CONSIGNE 1 —
Reproduisez fidèlement le passage de l'extrait sur la bande dessinée en ligne, tout ce qui va de « Editeurs et bande » jusqu'à « du monde, évidemment. » inclus.

TEXTE EXTRAIT —
----------------------------------------
Editeurs et bande dessinée en ligne : un état des lieux 2010
Initiatives d’auteurs dans la bande dessinée numérique

La bande dessinée numérique en perspective : production, diffusion et conservation, jeudi 12 mai 2011, de 14h à 17h à l’Enssib, 17-21 boulevard du 11 novembre 1918, Villeurbanne.

Oklahoma Boy de Thomas Gilbert : La tentation des Amériques


Amis lecteurs de Phylacterium qui suivez si bien l’actualité de la bande dessinée sur Internet, peut-être avez-vous remarqué la présence du présent article sur le site du9.org ? Ce n’est que le résultat d’une toute neuve collaboration entre Phylacterium et du9 : cet article sur Oklahoma Boy est publié simultanément sur le célèbre site de réflexions et d’actualités sur la bande dessinée. Une première étape avant la conquête du monde, évidemment.
----------------------------------------
ENTRÉES RÉPERTORIÉES —
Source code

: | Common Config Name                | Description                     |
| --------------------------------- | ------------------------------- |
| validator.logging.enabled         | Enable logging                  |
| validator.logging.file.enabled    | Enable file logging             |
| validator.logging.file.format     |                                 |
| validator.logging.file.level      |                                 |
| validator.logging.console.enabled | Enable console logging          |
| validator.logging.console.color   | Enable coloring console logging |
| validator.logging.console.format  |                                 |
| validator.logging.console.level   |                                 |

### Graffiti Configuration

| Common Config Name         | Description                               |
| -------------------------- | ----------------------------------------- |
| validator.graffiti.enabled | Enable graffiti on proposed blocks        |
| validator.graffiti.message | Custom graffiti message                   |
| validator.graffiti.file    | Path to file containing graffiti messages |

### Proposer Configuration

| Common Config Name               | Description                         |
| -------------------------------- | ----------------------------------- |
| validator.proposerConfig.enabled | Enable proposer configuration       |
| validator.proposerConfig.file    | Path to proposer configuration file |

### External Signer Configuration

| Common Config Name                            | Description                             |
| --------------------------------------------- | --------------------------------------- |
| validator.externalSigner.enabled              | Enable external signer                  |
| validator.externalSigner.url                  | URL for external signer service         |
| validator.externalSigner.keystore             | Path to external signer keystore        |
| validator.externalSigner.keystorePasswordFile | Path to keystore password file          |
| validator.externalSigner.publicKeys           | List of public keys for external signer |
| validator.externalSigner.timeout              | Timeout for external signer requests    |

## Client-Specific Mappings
----------------------------------------
CONSIGNE 2 —
Relevez chaque ligne des entrées ci-dessus qui contient la chaîne « Name ».

SOLUTION DÉTAILLÉE 1 —
Editeurs et bande dessinée en ligne : un état des lieux 2010
Initiatives d’auteurs dans la bande dessinée numérique

La bande dessinée numérique en perspective : production, diffusion et conservation, jeudi 12 mai 2011, de 14h à 17h à l’Enssib, 17-21 boulevard du 11 novembre 1918, Villeurbanne.

Oklahoma Boy de Thomas Gilbert : La tentation des Amériques


Amis lecteurs de Phylacterium qui suivez si bien l’actualité de la bande dessinée sur Internet, peut-être avez-vous remarqué la présence du présent article sur le site du9.org ? Ce n’est que le résultat d’une toute neuve collaboration entre Phylacterium et du9 : cet article sur Oklahoma Boy est publié simultanément sur le célèbre site de réflexions et d’actualités sur la bande dessinée. Une première étape avant la conquête du monde, évidemment.

SOLUTION DÉTAILLÉE 2 —
: | Common Config Name                | Description                     |
| Common Config Name         | Description                               |
| Common Config Name               | Description                         |
| Common Config Name                            | Description                             |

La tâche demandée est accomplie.